#### WHAT NEEDS TO BE DONE
In which lines of the data does the string "font" appear? Copy every one.
+++ TASK MATERIAL
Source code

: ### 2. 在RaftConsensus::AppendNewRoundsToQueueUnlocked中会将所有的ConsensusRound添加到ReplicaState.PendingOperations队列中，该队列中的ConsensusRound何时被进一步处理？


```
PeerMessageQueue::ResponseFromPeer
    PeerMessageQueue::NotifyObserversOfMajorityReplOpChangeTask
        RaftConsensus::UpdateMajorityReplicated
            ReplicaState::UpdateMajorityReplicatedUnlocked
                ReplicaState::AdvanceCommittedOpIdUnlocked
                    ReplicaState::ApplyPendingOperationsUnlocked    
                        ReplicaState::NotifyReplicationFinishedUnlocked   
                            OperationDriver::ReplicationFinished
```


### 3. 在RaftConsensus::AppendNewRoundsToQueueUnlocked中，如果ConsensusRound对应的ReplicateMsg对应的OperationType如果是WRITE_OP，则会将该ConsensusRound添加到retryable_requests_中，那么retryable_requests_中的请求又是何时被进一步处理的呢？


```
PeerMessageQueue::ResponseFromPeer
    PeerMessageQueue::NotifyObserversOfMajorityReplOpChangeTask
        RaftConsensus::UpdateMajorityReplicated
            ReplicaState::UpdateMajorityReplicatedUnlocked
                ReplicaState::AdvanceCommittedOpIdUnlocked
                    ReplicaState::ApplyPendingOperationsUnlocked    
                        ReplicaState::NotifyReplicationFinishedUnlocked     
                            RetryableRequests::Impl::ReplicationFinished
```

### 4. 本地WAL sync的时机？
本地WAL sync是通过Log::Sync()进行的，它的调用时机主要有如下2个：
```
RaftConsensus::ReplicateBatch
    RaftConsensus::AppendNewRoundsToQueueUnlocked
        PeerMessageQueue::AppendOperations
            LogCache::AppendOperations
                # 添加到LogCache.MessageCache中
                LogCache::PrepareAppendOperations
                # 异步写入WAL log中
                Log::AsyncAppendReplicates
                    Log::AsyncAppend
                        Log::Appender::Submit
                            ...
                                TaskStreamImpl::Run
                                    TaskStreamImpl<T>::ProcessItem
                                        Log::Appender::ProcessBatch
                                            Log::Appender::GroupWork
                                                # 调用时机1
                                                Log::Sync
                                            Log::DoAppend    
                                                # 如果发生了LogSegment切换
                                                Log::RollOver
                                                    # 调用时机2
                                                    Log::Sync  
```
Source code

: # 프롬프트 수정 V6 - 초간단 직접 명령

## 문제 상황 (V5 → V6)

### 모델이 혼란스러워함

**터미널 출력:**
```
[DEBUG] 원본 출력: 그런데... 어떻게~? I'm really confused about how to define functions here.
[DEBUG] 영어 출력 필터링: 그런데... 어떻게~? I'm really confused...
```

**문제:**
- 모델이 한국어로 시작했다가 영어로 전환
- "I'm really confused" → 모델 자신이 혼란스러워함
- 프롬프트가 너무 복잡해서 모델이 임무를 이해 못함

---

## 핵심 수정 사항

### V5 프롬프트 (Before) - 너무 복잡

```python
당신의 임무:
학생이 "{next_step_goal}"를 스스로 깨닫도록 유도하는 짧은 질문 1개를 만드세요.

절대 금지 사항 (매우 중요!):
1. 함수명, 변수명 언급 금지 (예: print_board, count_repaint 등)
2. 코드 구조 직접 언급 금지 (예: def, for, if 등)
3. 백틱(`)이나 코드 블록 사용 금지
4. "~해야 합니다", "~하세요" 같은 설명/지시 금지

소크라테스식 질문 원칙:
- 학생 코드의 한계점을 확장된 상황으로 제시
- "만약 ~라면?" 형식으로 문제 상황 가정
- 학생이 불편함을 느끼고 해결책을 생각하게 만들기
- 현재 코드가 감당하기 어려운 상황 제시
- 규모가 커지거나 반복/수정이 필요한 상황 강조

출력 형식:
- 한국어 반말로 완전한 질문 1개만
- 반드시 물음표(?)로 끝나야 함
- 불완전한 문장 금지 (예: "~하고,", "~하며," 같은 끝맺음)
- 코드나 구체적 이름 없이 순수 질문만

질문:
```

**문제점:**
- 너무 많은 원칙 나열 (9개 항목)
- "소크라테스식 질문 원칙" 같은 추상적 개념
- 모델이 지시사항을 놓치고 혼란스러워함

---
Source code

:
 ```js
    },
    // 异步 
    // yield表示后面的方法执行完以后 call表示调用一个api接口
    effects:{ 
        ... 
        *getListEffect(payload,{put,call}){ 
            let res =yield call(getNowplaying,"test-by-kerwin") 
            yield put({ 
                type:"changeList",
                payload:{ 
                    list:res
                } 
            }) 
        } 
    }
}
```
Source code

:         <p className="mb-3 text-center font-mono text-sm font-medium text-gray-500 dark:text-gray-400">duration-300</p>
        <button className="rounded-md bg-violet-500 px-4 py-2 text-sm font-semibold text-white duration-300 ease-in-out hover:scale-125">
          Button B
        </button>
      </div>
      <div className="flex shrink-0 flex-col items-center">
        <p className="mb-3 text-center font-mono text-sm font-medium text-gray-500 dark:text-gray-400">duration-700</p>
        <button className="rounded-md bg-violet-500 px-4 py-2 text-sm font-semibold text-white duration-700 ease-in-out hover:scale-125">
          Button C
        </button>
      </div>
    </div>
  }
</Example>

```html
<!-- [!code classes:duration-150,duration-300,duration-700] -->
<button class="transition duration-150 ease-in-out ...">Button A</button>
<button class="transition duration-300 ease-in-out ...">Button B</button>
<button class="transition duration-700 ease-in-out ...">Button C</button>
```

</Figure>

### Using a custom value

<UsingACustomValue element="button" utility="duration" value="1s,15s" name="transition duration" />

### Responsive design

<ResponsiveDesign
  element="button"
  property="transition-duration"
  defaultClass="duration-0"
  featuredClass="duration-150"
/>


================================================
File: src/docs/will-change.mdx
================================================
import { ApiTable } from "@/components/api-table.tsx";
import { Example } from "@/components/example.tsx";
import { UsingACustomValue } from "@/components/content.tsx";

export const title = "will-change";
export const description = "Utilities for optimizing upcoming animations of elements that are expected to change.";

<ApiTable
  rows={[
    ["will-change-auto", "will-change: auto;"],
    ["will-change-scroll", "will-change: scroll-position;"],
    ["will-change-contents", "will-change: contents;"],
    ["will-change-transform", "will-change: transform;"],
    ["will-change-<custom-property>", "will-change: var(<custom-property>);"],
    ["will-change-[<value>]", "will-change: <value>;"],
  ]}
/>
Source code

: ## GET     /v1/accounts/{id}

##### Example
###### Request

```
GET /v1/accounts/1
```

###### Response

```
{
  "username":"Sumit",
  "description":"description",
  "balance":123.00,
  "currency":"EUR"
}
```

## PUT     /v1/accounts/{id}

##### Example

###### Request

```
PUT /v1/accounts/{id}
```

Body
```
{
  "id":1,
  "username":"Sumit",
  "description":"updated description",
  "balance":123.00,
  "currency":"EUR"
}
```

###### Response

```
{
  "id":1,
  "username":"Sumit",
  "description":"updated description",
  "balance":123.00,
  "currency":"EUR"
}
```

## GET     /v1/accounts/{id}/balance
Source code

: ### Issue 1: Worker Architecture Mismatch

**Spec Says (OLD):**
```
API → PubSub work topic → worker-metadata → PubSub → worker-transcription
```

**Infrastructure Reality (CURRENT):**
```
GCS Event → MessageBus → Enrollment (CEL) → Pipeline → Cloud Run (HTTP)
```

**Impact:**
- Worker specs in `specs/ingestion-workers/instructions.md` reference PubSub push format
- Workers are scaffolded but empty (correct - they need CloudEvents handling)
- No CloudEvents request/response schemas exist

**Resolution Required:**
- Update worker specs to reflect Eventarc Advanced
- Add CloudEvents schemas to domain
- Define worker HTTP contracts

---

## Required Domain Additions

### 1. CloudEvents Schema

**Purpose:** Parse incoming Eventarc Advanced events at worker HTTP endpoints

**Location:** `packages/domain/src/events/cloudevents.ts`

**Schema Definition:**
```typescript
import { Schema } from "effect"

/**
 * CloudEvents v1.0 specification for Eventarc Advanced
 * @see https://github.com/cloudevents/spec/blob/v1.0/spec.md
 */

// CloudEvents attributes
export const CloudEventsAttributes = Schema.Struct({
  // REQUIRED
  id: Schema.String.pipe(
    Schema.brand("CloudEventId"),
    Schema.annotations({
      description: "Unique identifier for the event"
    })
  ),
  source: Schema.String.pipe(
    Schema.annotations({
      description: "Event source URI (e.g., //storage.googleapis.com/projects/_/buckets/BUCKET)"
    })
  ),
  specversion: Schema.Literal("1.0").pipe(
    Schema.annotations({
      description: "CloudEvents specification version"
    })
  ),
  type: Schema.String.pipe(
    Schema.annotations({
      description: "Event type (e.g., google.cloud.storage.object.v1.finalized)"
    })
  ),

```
++++++
#### RESULT
:         <p className="mb-3 text-center font-mono text-sm font-medium text-gray-500 dark:text-gray-400">duration-300</p>
        <button className="rounded-md bg-violet-500 px-4 py-2 text-sm font-semibold text-white duration-300 ease-in-out hover:scale-125">
        <p className="mb-3 text-center font-mono text-sm font-medium text-gray-500 dark:text-gray-400">duration-700</p>
        <button className="rounded-md bg-violet-500 px-4 py-2 text-sm font-semibold text-white duration-700 ease-in-out hover:scale-125">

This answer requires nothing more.